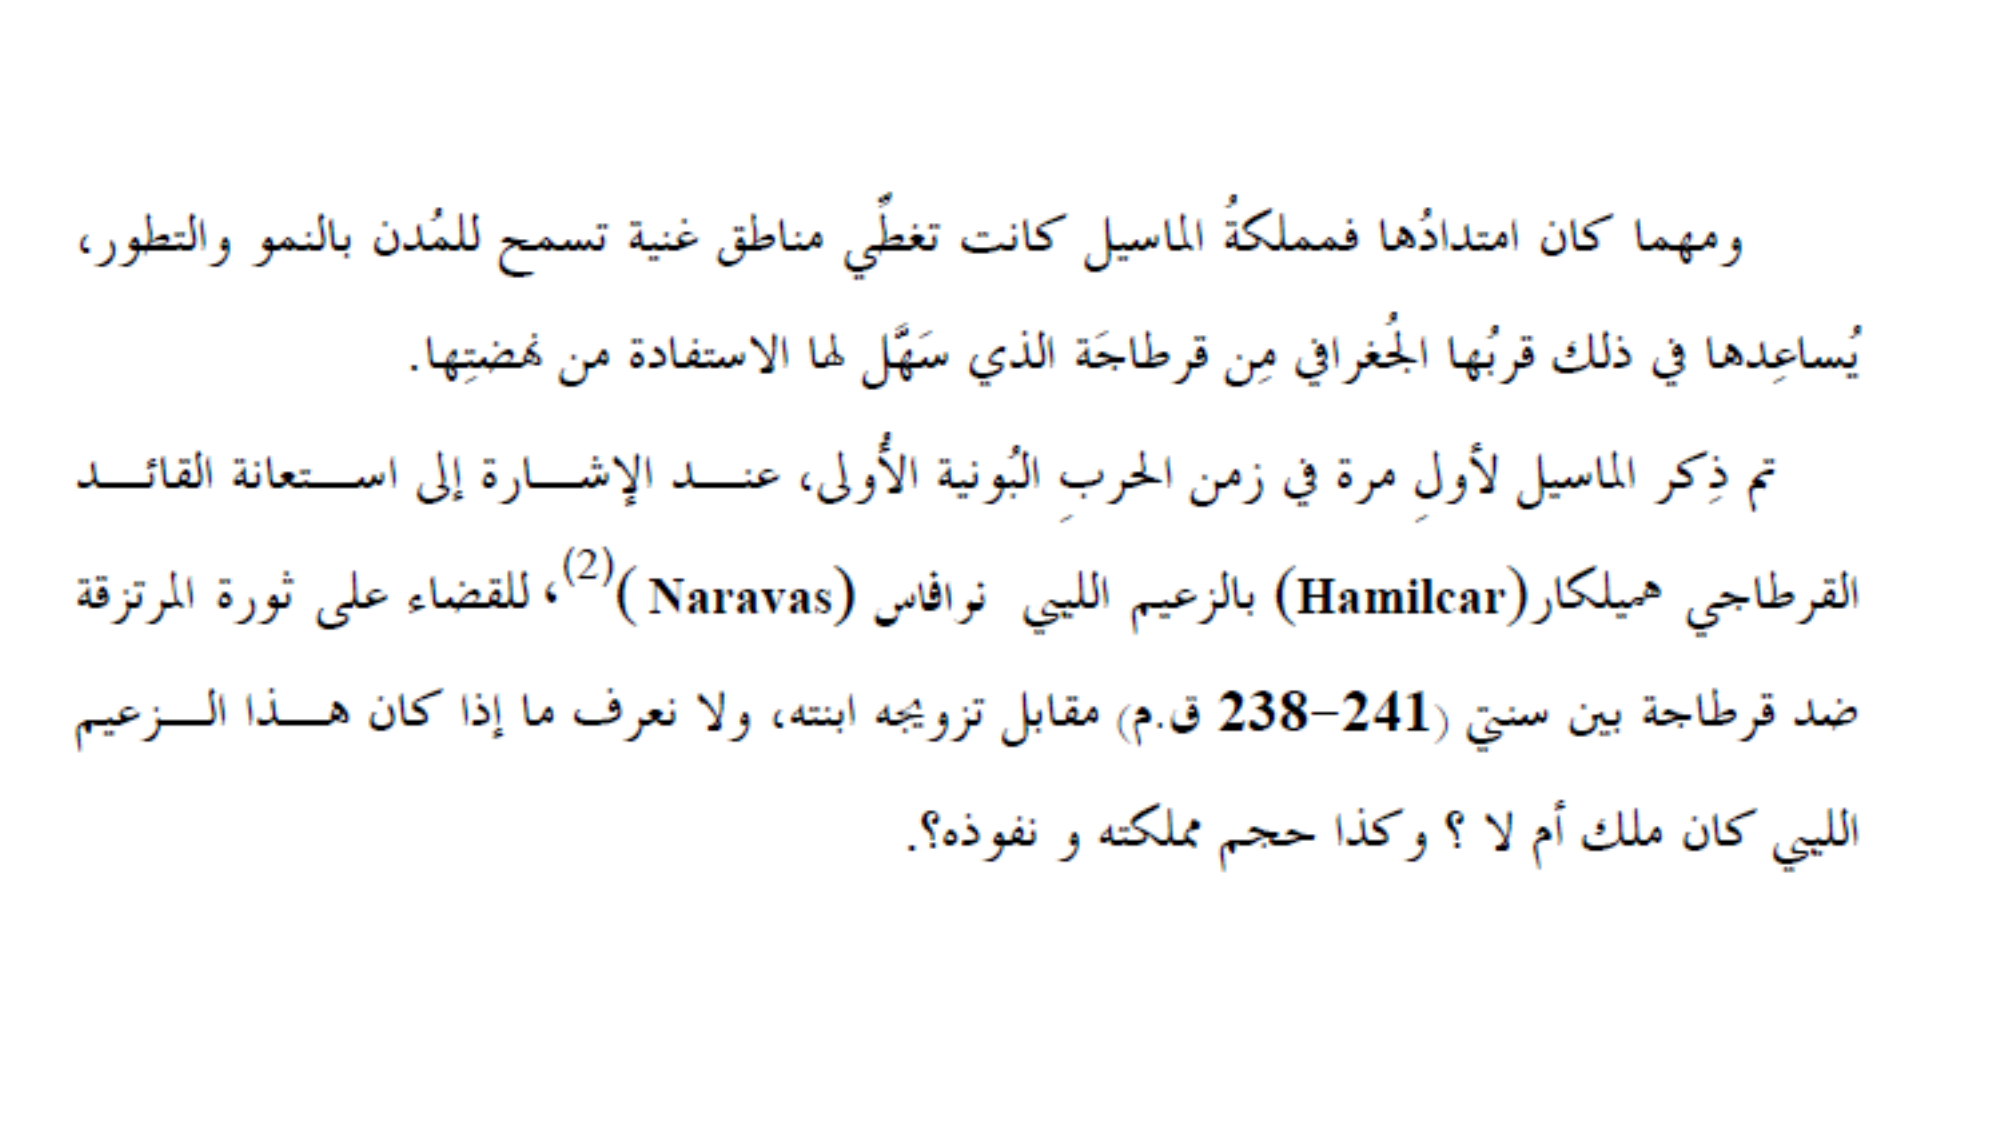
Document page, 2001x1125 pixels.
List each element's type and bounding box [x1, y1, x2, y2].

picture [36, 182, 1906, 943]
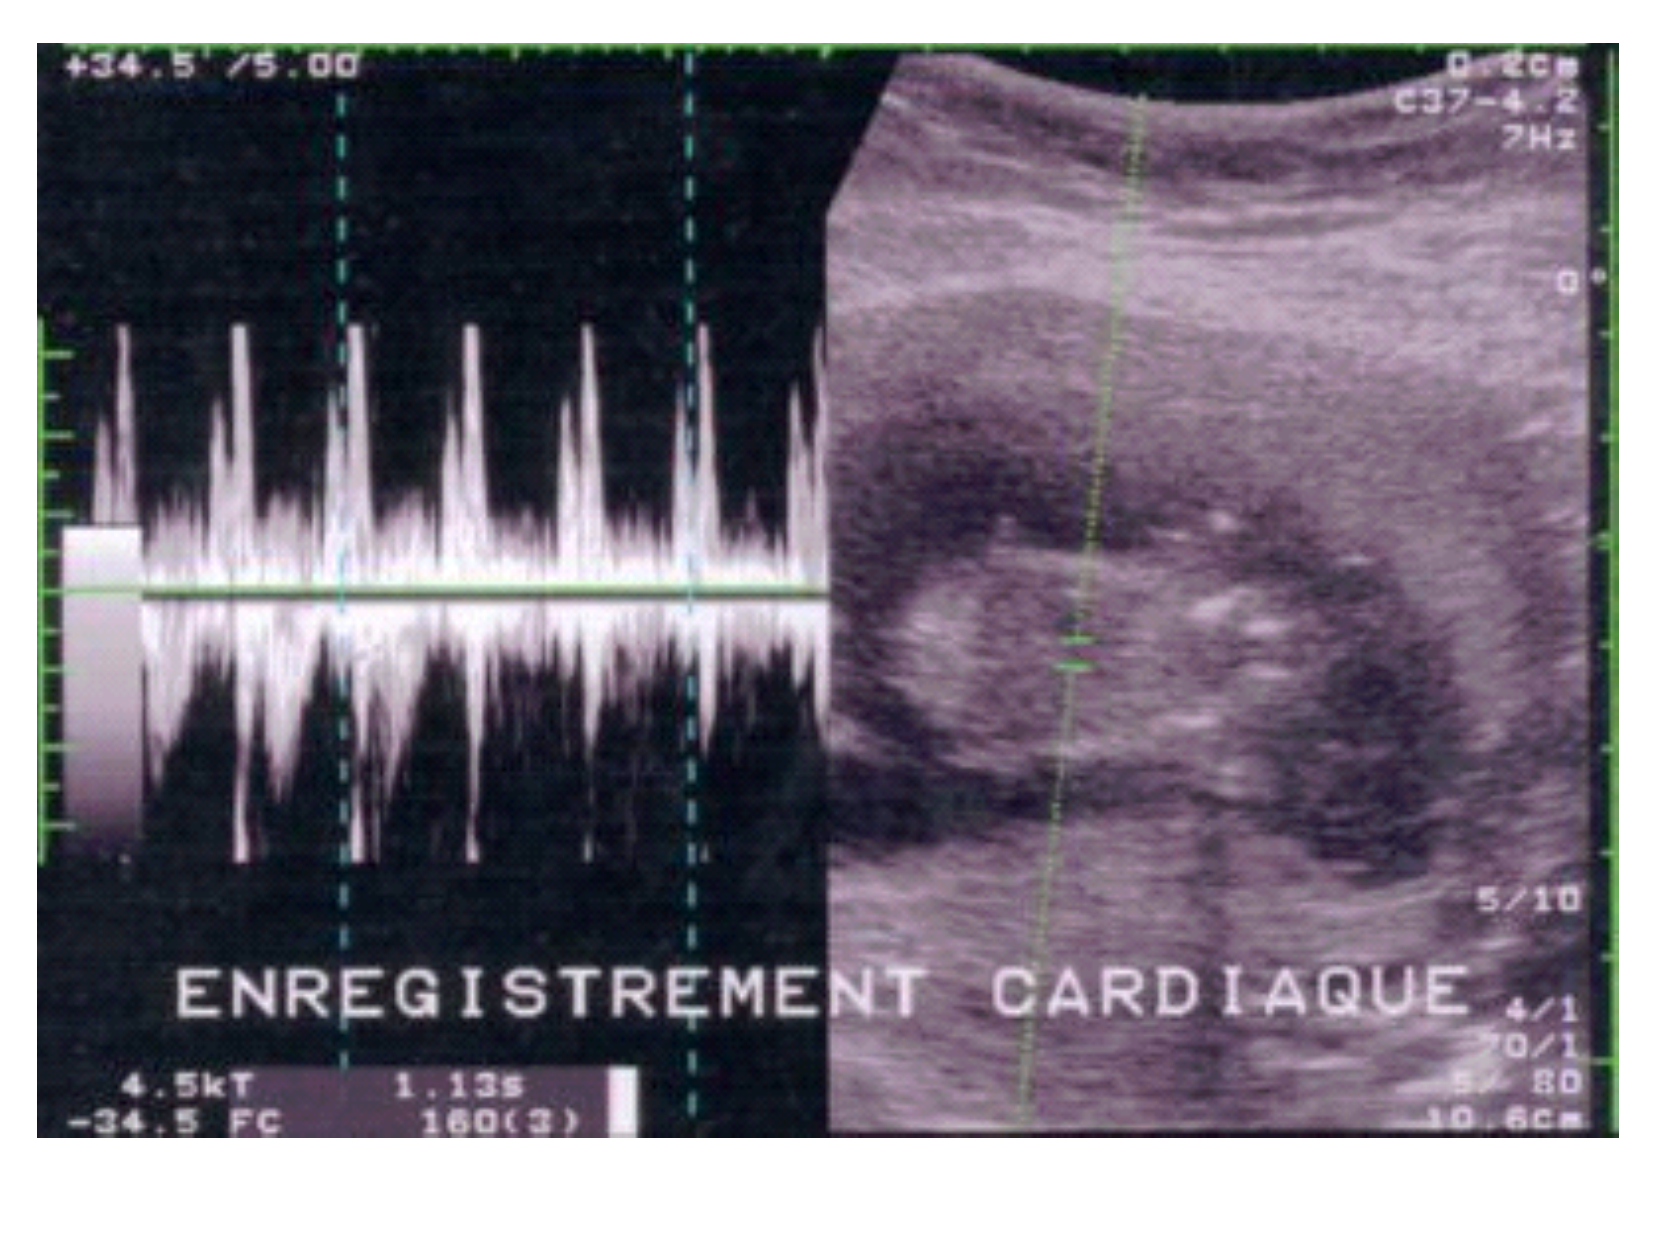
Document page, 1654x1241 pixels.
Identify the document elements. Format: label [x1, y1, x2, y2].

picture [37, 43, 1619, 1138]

Requirements: Rewrite the lines of the material above as a numbered list, skipping blank lines and leaving out the pictures.

Problem solution:
1. Document page, 2001x1125 pixels.
2. List each element's type and bounding box [x1, y1, x2, y2].
3. picture [36, 182, 1906, 943]
4. Document page, 1654x1241 pixels.
5. Identify the document elements. Format: label [x1, y1, x2, y2].
6. picture [37, 43, 1619, 1138]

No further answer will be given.